* **REQUIRED TASK**
Copy the entries word for word, from the first line through the line that contains "Dot at: (385, 326)", including that line.

* **INPUT MATERIAL**
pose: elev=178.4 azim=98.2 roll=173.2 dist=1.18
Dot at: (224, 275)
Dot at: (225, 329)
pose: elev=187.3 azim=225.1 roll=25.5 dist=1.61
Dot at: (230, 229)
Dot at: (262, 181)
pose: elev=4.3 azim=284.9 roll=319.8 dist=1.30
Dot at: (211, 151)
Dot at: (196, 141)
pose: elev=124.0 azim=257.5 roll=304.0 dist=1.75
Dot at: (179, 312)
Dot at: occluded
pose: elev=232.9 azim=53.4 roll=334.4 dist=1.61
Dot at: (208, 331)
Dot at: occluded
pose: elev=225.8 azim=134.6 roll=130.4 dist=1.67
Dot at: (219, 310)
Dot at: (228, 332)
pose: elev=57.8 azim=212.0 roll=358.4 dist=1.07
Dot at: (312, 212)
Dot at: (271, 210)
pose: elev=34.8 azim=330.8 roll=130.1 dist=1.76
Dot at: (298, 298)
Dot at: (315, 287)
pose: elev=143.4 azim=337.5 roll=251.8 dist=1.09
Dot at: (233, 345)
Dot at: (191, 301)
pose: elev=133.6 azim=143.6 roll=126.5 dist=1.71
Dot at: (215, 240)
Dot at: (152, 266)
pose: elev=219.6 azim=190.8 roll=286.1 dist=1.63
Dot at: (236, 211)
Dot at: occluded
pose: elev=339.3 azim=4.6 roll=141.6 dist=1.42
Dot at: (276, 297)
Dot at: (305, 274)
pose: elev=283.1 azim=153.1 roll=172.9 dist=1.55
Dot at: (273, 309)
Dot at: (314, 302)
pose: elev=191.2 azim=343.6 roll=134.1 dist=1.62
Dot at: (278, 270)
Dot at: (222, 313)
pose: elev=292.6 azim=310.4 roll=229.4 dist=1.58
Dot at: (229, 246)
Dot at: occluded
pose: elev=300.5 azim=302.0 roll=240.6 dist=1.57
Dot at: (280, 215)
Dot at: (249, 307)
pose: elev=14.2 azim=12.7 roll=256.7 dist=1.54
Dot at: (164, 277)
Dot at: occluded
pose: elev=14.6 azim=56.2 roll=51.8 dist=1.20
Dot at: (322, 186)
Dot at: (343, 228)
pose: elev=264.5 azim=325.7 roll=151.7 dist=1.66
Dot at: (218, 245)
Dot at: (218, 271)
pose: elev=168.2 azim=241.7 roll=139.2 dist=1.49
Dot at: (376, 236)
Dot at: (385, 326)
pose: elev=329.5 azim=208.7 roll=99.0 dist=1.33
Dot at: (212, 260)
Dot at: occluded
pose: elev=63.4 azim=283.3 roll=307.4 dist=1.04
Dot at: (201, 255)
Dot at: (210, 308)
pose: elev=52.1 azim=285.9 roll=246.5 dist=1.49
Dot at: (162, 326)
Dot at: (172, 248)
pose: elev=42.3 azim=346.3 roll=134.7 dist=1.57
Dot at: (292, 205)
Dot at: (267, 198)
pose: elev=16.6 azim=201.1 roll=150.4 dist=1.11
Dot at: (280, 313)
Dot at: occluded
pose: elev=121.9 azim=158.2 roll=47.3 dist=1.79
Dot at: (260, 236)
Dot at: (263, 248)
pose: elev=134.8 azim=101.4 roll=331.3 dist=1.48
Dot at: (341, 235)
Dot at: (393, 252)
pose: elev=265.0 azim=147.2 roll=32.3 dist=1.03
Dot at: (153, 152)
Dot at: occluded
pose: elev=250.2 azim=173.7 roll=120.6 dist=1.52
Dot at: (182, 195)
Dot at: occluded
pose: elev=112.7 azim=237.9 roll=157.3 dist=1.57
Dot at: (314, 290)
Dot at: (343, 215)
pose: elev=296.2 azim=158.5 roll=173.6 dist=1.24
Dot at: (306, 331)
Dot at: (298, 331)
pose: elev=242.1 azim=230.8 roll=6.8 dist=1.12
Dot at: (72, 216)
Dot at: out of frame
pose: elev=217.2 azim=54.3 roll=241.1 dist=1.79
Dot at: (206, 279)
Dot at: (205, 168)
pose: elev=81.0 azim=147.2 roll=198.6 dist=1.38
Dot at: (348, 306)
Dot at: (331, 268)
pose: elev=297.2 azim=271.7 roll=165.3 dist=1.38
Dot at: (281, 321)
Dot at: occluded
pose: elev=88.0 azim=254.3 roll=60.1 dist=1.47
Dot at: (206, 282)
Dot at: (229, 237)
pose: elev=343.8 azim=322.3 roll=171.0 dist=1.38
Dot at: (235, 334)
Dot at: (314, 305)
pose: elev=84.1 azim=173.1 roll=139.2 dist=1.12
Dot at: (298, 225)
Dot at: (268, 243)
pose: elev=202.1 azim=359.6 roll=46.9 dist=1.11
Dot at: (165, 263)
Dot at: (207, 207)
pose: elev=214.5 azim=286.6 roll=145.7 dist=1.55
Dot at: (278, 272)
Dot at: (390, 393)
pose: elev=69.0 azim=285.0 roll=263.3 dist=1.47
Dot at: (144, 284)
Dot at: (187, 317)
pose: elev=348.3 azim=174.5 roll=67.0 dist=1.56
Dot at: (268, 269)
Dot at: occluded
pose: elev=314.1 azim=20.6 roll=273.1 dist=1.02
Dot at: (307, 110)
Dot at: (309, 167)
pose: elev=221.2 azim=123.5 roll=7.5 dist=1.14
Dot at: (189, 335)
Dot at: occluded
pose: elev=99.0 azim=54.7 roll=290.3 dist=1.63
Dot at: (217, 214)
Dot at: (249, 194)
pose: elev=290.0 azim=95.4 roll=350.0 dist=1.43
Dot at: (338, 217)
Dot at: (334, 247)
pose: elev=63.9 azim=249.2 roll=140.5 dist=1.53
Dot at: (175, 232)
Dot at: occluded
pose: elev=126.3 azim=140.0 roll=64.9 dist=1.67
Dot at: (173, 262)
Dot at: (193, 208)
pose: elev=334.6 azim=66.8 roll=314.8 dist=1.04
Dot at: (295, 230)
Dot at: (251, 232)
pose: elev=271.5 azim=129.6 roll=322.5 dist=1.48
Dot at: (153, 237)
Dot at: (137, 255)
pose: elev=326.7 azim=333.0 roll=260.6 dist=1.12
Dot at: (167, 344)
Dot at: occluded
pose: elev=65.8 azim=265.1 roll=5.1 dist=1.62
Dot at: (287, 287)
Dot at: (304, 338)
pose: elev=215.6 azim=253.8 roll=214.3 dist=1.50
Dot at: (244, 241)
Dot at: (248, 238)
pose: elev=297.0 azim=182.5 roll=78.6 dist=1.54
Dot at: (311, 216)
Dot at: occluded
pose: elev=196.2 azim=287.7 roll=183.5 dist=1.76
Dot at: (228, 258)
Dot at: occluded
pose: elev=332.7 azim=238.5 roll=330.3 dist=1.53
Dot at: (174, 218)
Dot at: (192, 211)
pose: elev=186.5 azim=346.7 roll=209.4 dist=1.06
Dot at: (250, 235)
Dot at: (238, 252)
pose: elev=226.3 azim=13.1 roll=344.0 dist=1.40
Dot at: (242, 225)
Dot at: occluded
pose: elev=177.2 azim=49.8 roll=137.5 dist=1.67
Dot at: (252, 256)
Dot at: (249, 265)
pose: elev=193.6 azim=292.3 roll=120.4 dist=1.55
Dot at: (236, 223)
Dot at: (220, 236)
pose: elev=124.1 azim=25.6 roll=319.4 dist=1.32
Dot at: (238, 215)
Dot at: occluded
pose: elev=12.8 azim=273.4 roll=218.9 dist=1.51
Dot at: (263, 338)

* **FINISHED EXERCISE**
pose: elev=178.4 azim=98.2 roll=173.2 dist=1.18
Dot at: (224, 275)
Dot at: (225, 329)
pose: elev=187.3 azim=225.1 roll=25.5 dist=1.61
Dot at: (230, 229)
Dot at: (262, 181)
pose: elev=4.3 azim=284.9 roll=319.8 dist=1.30
Dot at: (211, 151)
Dot at: (196, 141)
pose: elev=124.0 azim=257.5 roll=304.0 dist=1.75
Dot at: (179, 312)
Dot at: occluded
pose: elev=232.9 azim=53.4 roll=334.4 dist=1.61
Dot at: (208, 331)
Dot at: occluded
pose: elev=225.8 azim=134.6 roll=130.4 dist=1.67
Dot at: (219, 310)
Dot at: (228, 332)
pose: elev=57.8 azim=212.0 roll=358.4 dist=1.07
Dot at: (312, 212)
Dot at: (271, 210)
pose: elev=34.8 azim=330.8 roll=130.1 dist=1.76
Dot at: (298, 298)
Dot at: (315, 287)
pose: elev=143.4 azim=337.5 roll=251.8 dist=1.09
Dot at: (233, 345)
Dot at: (191, 301)
pose: elev=133.6 azim=143.6 roll=126.5 dist=1.71
Dot at: (215, 240)
Dot at: (152, 266)
pose: elev=219.6 azim=190.8 roll=286.1 dist=1.63
Dot at: (236, 211)
Dot at: occluded
pose: elev=339.3 azim=4.6 roll=141.6 dist=1.42
Dot at: (276, 297)
Dot at: (305, 274)
pose: elev=283.1 azim=153.1 roll=172.9 dist=1.55
Dot at: (273, 309)
Dot at: (314, 302)
pose: elev=191.2 azim=343.6 roll=134.1 dist=1.62
Dot at: (278, 270)
Dot at: (222, 313)
pose: elev=292.6 azim=310.4 roll=229.4 dist=1.58
Dot at: (229, 246)
Dot at: occluded
pose: elev=300.5 azim=302.0 roll=240.6 dist=1.57
Dot at: (280, 215)
Dot at: (249, 307)
pose: elev=14.2 azim=12.7 roll=256.7 dist=1.54
Dot at: (164, 277)
Dot at: occluded
pose: elev=14.6 azim=56.2 roll=51.8 dist=1.20
Dot at: (322, 186)
Dot at: (343, 228)
pose: elev=264.5 azim=325.7 roll=151.7 dist=1.66
Dot at: (218, 245)
Dot at: (218, 271)
pose: elev=168.2 azim=241.7 roll=139.2 dist=1.49
Dot at: (376, 236)
Dot at: (385, 326)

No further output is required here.